## [DIRECTION]
Render the stretch of the material from the line containing "Wrap output in <instances>...</instances>. Outline" through the end of the material as a JSON list of strings, with one string per line and blank lines left out.

## [DATASET EXTRACT]
•••••
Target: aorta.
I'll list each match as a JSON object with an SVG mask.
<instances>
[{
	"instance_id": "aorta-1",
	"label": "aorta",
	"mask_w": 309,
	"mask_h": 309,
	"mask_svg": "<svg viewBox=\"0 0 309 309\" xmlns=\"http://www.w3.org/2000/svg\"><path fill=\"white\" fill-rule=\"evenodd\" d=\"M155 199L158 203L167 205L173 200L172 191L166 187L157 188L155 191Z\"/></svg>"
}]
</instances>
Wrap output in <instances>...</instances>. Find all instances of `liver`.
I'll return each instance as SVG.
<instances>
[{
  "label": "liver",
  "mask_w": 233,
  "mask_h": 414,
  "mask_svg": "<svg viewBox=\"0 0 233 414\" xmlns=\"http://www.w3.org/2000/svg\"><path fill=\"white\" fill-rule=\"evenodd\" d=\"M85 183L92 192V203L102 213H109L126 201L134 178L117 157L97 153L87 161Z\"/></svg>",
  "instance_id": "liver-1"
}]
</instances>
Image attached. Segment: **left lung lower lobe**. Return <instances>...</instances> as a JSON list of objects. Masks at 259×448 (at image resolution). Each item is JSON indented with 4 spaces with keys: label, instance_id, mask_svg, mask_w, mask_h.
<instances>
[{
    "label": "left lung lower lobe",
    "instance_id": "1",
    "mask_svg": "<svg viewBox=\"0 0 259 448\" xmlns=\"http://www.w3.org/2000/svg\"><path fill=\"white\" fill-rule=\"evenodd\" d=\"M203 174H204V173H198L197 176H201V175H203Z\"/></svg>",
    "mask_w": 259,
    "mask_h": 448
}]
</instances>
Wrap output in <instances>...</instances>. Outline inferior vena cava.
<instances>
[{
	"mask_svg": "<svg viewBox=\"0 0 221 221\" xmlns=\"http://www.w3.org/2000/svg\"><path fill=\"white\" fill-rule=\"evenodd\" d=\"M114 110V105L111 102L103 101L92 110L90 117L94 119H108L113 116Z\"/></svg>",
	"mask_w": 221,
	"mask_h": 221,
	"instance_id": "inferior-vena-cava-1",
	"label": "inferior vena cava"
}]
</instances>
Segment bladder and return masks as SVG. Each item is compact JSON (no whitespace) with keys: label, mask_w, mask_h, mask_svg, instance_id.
•••••
## [OUTPUT OF THE TASK]
[
  "Wrap output in <instances>...</instances>. Outline inferior vena cava.",
  "<instances>",
  "[{",
  "\t\"mask_svg\": \"<svg viewBox=\\\"0 0 221 221\\\" xmlns=\\\"http://www.w3.org/2000/svg\\\"><path fill=\\\"white\\\" fill-rule=\\\"evenodd\\\" d=\\\"M114 110V105L111 102L103 101L92 110L90 117L94 119H108L113 116Z\\\"/></svg>\",",
  "\t\"mask_w\": 221,",
  "\t\"mask_h\": 221,",
  "\t\"instance_id\": \"inferior-vena-cava-1\",",
  "\t\"label\": \"inferior vena cava\"",
  "}]",
  "</instances>",
  "Segment bladder and return masks as SVG. Each item is compact JSON (no whitespace) with keys: label, mask_w, mask_h, mask_svg, instance_id."
]